Width shift: move the image left and right -
In [11]:
gen_t = image.ImageDataGenerator(width_shift_range=0.1)
batches = get_batches(path + 'train', gen_t, batch_size=batch_size)
In [12]:
model = conv1(batches)
Height shift: move the image up and down -
In [13]:
gen_t = image.ImageDataGenerator(height_shift_range=0.05)
batches = get_batches(path + 'train', gen_t, batch_size=batch_size)
In [14]:
model = conv1(batches)
Random shear angles (max in radians) -
In [15]:
gen_t = image.ImageDataGenerator(shear_range=0.1)
batches = get_batches(path + 'train', gen_t, batch_size=batch_size)
In [16]:
model = conv1(batches)
Rotation: max in degrees -
In [17]:
gen_t = image.ImageDataGenerator(rotation_range=15)
batches = get_batches(path + 'train', gen_t, batch_size=batch_size)
In [18]:
model = conv1(batches)
Channel shift: randomly changing the R,B,G colors -
In [19]:
gen_t = image.ImageDataGenerator(channel_shift_range=20)
batches = get_batches(path + 'train', gen_t, batch_size=batch_size)
In [20]:
model = conv1(batches)
And finally, putting it all together!
In [21]:
gen_t = image.ImageDataGenerator(rotation_range=15, height_shift_range=0.05,
shear_range=0.1, channel_shift_range=20, width_shift_range=0.1)
batches = get_batches(path + 'train', gen_t, batch_size=batch_size)
In [25]:
model = conv1(batches)
At first glance, this isn't looking encouraging, since the validation set is poor and getting worse. But the training set is getting better, and still has a long way to go in accuracy - so we should try annealing our learning rate and running more epochs, before we make a decision.
In [26]:
model.optimizer.lr = 0.0001
model.fit_generator(batches, batches.nb_sample, nb_epoch=5, validation_data=val_batches,
nb_val_samples=val_batches.nb_sample)
Out[26]:
Lucky we tried that - we're starting to make progress! Let's keep going.
In [27]:
model.fit_generator(batches, batches.nb_sample, nb_epoch=25, validation_data=val_batches,
nb_val_samples=val_batches.nb_sample)
Out[27]:
Amazingly, using nothing but a small sample, a simple (not pre-trianed) model with no dropout, and data augmentation, we're getting results that would get us into the top 50% of the competition! This looks like a great foundation for our further experiments.

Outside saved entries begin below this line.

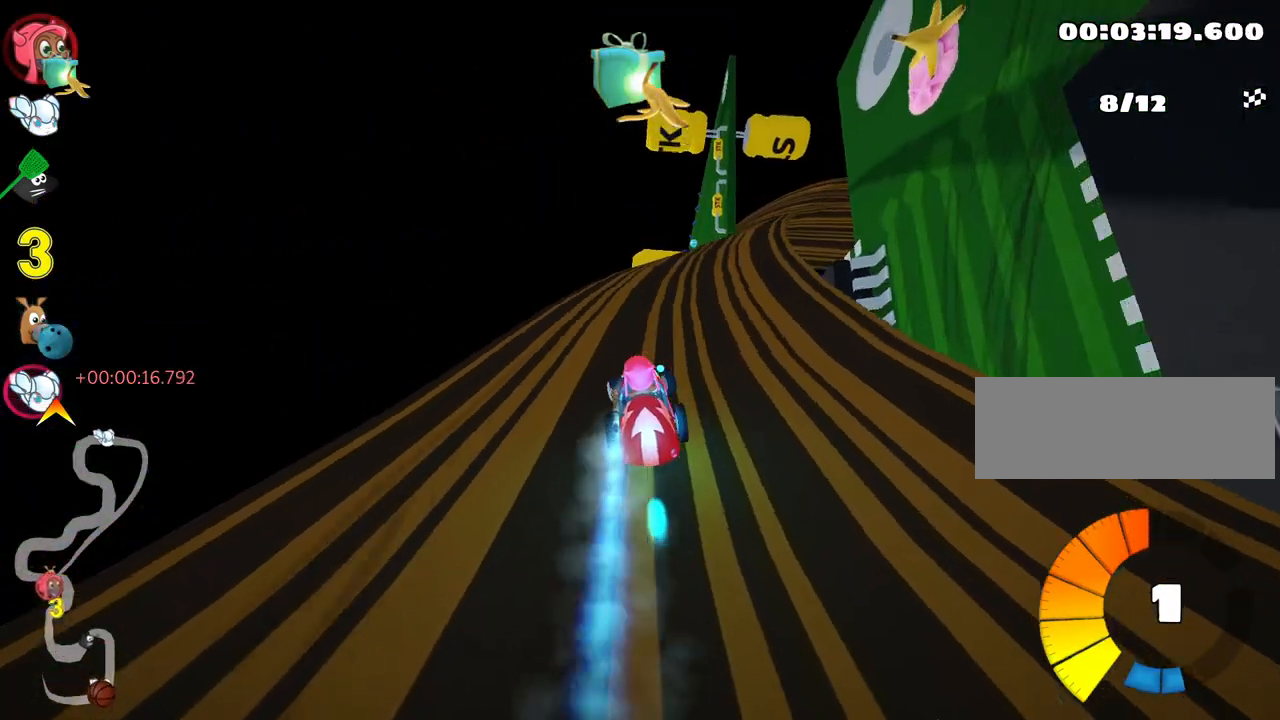
{"keys": [], "events": [[100, "left", "up"], [283, "right", "down"], [400, "right", "up"], [500, "up", "up"]]}
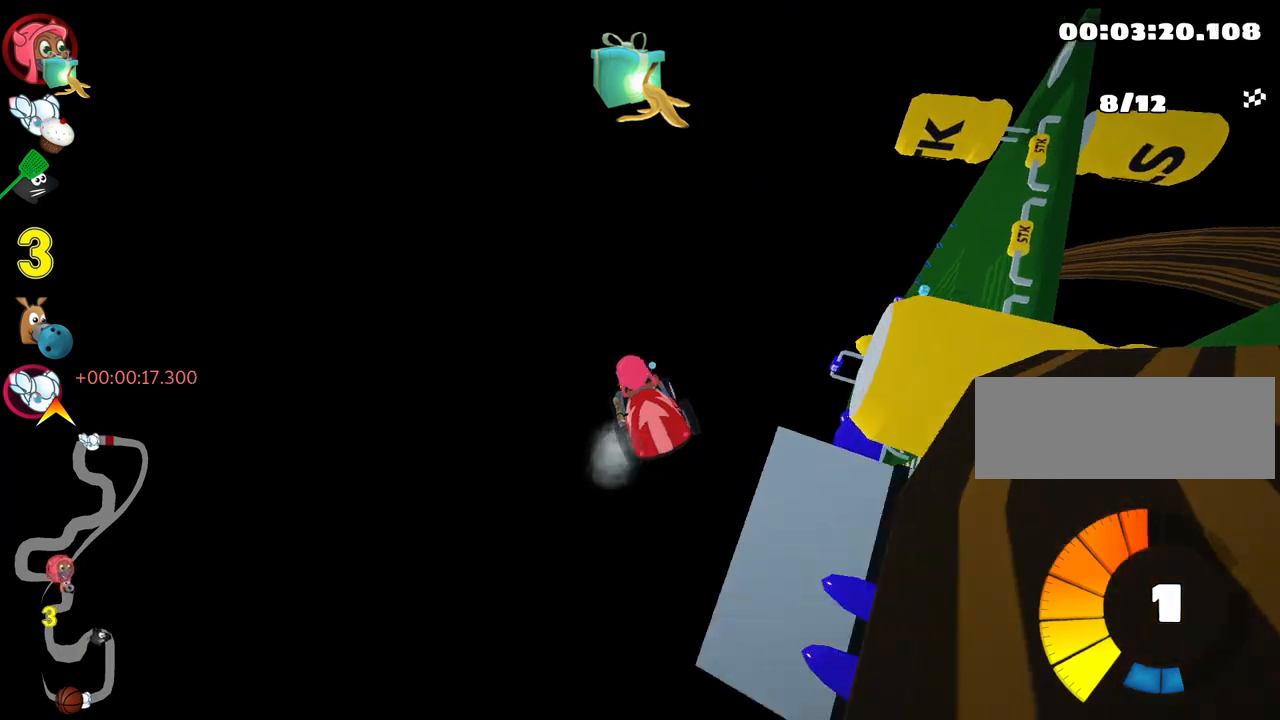
{"keys": ["right", "skid"], "events": [[50, "right", "down"], [67, "skid", "down"], [233, "skid", "up"], [283, "right", "up"], [483, "skid", "down"], [500, "right", "down"]]}
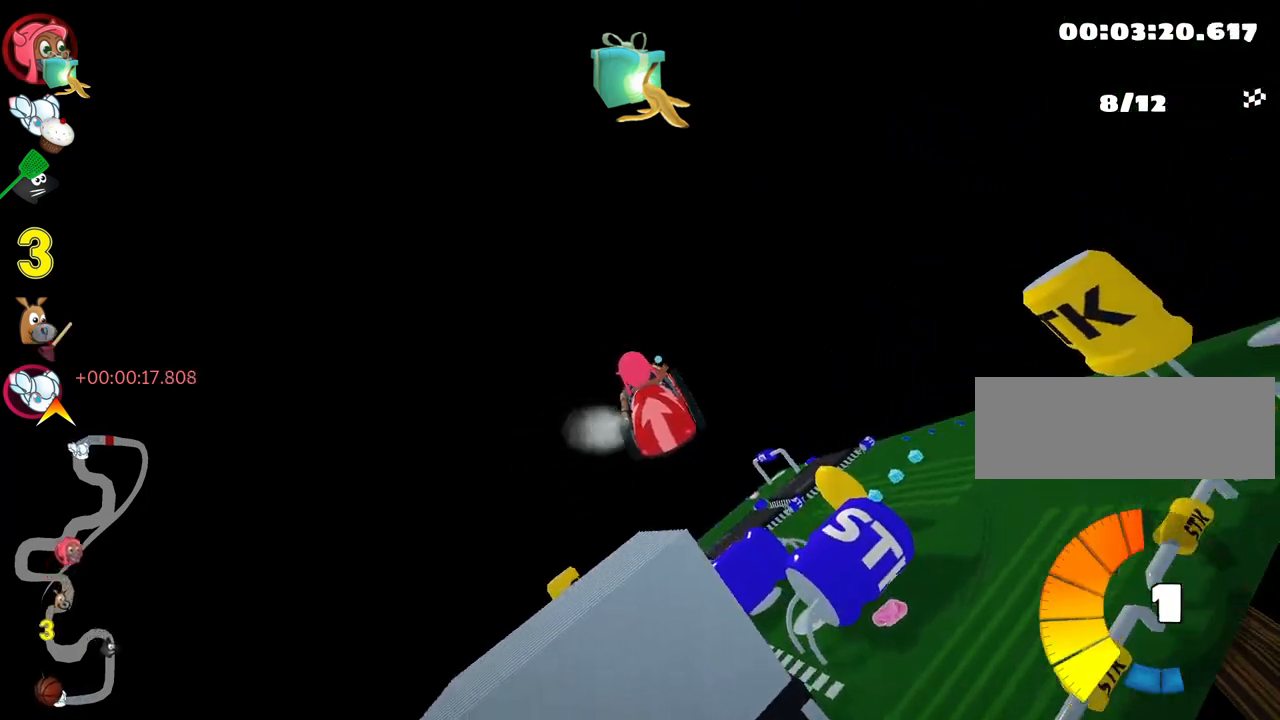
{"keys": ["skid", "up"], "events": [[50, "up", "down"], [167, "skid", "up"], [300, "right", "up"], [483, "skid", "down"]]}
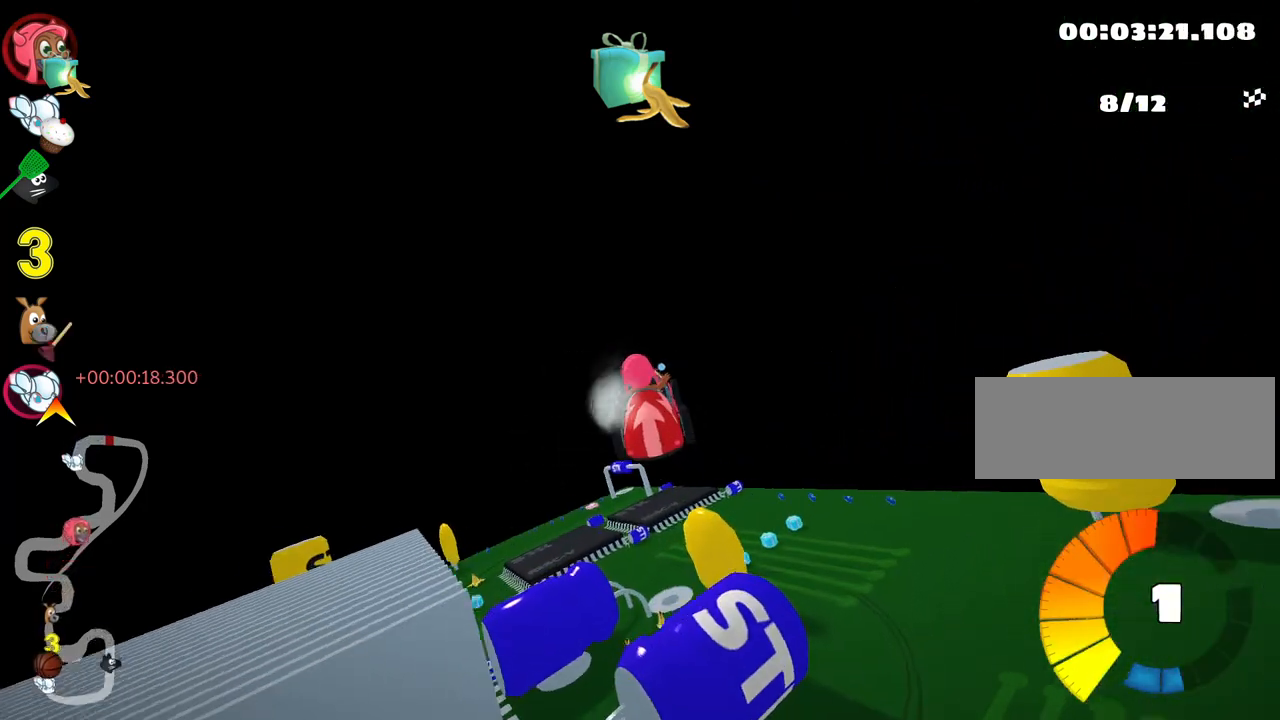
{"keys": ["up"], "events": [[33, "nitro", "down"], [133, "left", "down"], [217, "nitro", "up"], [233, "skid", "up"], [300, "left", "up"]]}
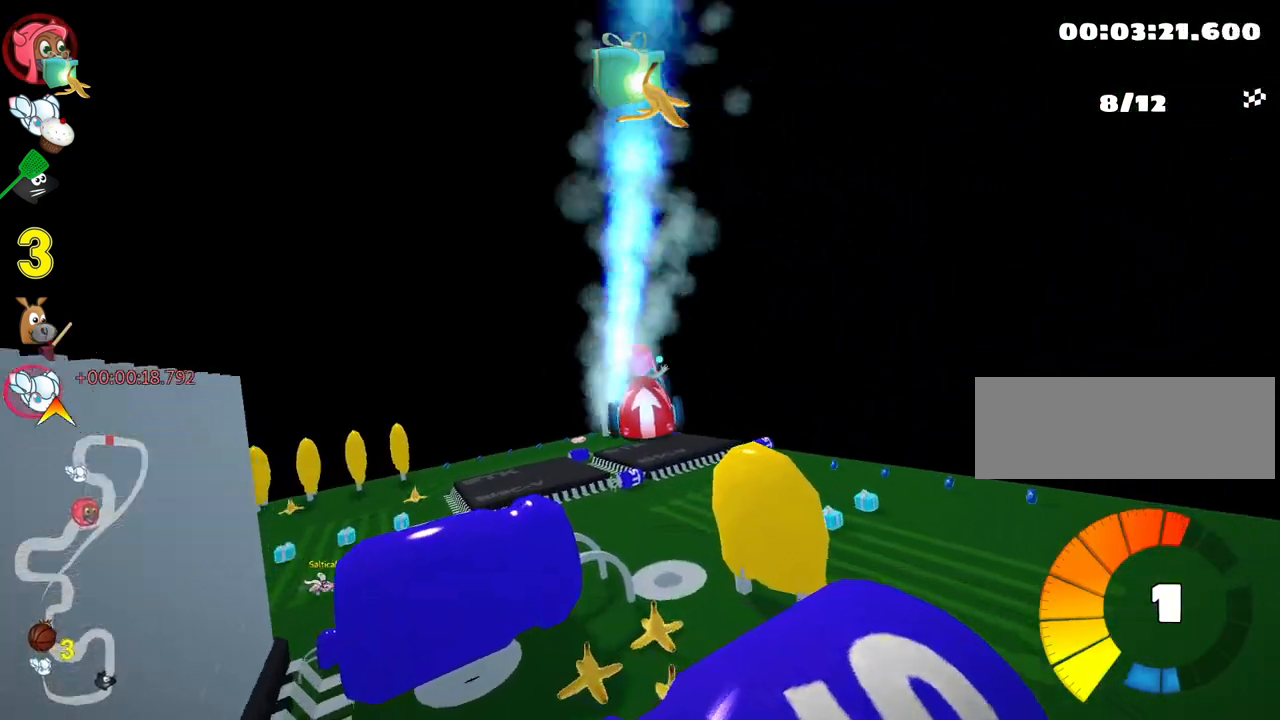
{"keys": [], "events": [[50, "right", "down"], [367, "up", "up"], [500, "right", "up"]]}
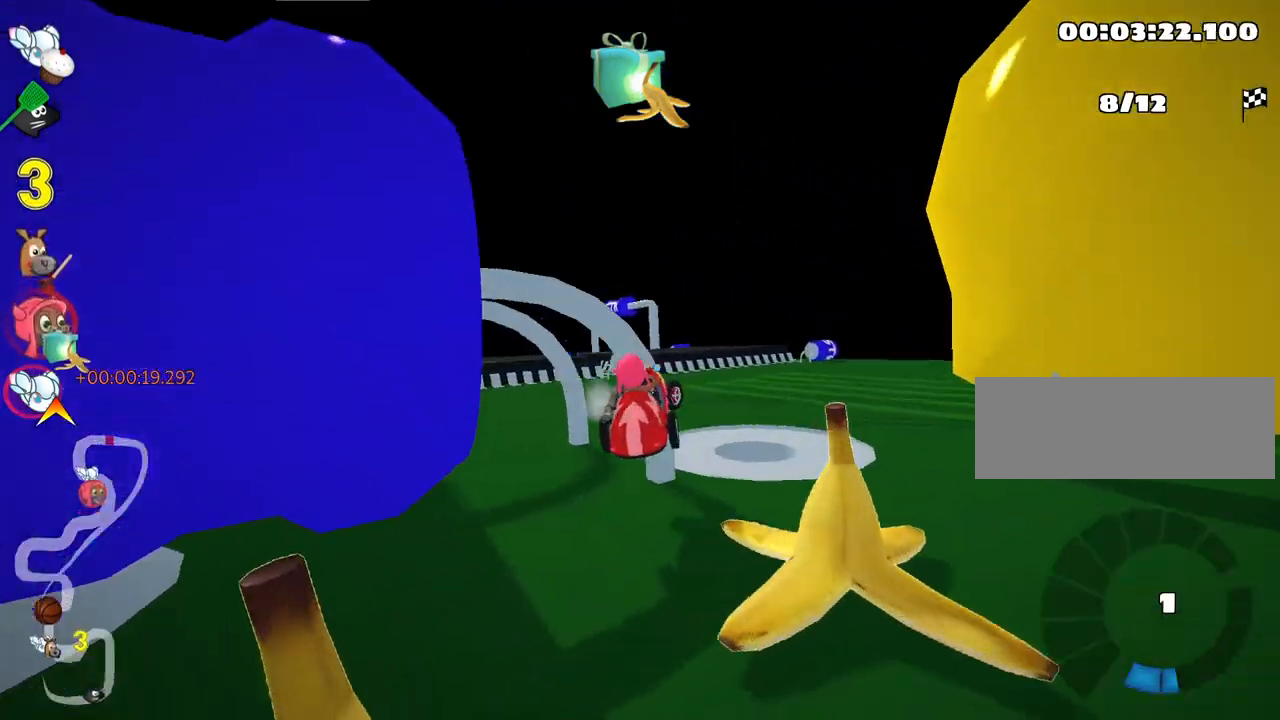
{"keys": ["down", "right"], "events": [[400, "down", "down"], [450, "right", "down"]]}
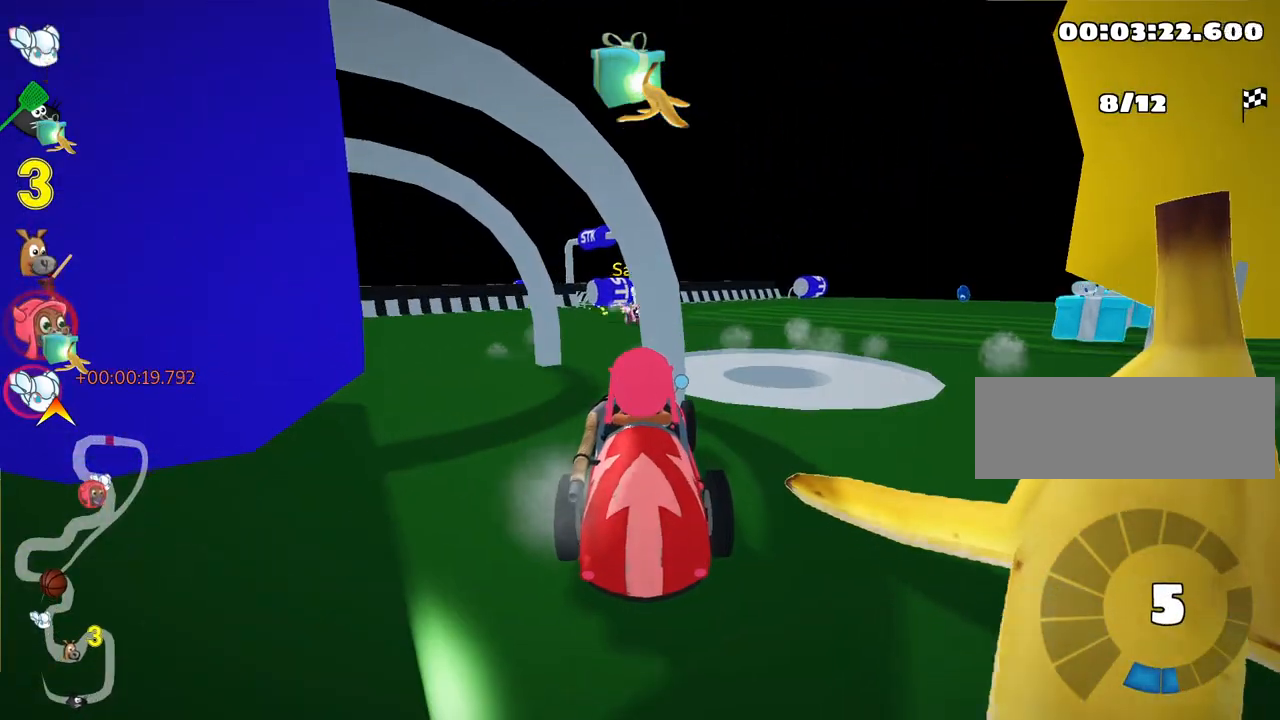
{"keys": ["right", "up"], "events": [[67, "down", "up"], [83, "right", "up"], [117, "left", "down"], [133, "up", "down"], [183, "nitro", "down"], [367, "left", "up"], [367, "nitro", "up"], [417, "right", "down"]]}
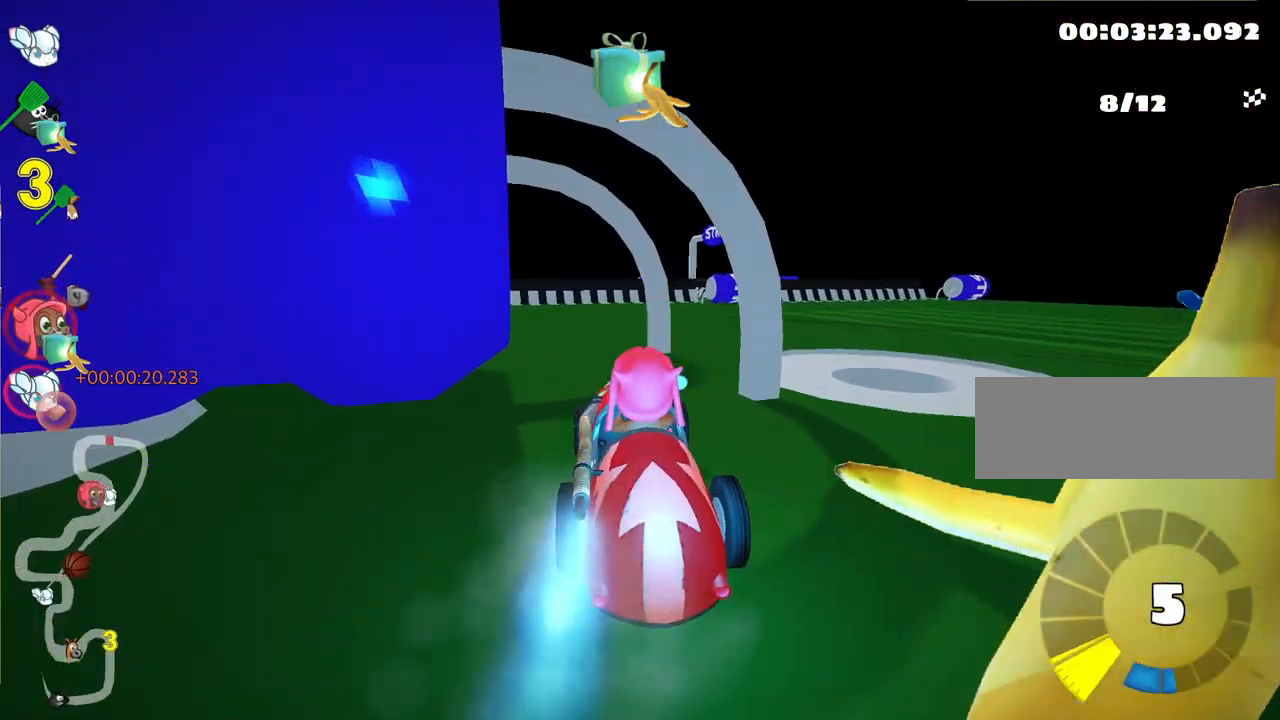
{"keys": ["right", "skid", "up"], "events": [[33, "right", "up"], [100, "left", "down"], [283, "left", "up"], [333, "right", "down"], [350, "skid", "down"]]}
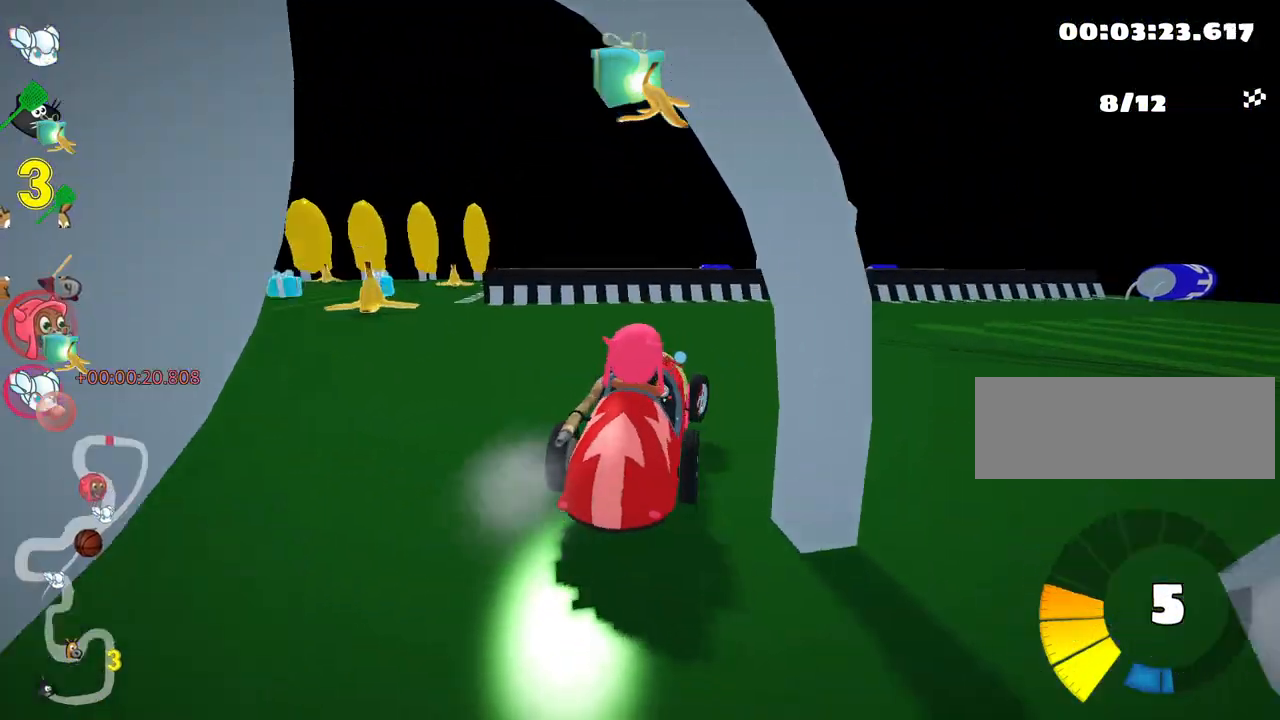
{"keys": ["right", "skid", "up"], "events": [[267, "skid", "up"], [483, "skid", "down"]]}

To go further, we'll need to use the whole dataset, since dropout and data volumes are very related, so we can't tweak dropout without using all the data.
(I can confirm: my best 1st attempt score was a loss of 1.51002 w/ indicated val/trn loss of: 1.1896/1.0269 & val acc. of 61.9%.. Here it's obviously severely overfitting on training data, but the indicated val loss/acc is: 1.0082/76.8%.. Looks good.)
Btw, 1.51~~ gives a ranking of 658/1440: top 45.69%. So this would be much better.